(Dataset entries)

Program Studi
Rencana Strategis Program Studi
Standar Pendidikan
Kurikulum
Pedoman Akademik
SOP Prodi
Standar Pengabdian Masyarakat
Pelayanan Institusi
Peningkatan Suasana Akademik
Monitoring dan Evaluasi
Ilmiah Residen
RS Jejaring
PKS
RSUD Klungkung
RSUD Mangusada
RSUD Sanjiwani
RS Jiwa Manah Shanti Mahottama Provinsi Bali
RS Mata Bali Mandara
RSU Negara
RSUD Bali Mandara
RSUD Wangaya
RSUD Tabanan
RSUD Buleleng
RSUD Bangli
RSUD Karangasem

[The task]
Your task is to retype, exactly and only, the lines from the one with "Pelayanan Institusi" through the final line above.

[Your solution]
Pelayanan Institusi
Peningkatan Suasana Akademik
Monitoring dan Evaluasi
Ilmiah Residen
RS Jejaring
PKS
RSUD Klungkung
RSUD Mangusada
RSUD Sanjiwani
RS Jiwa Manah Shanti Mahottama Provinsi Bali
RS Mata Bali Mandara
RSU Negara
RSUD Bali Mandara
RSUD Wangaya
RSUD Tabanan
RSUD Buleleng
RSUD Bangli
RSUD Karangasem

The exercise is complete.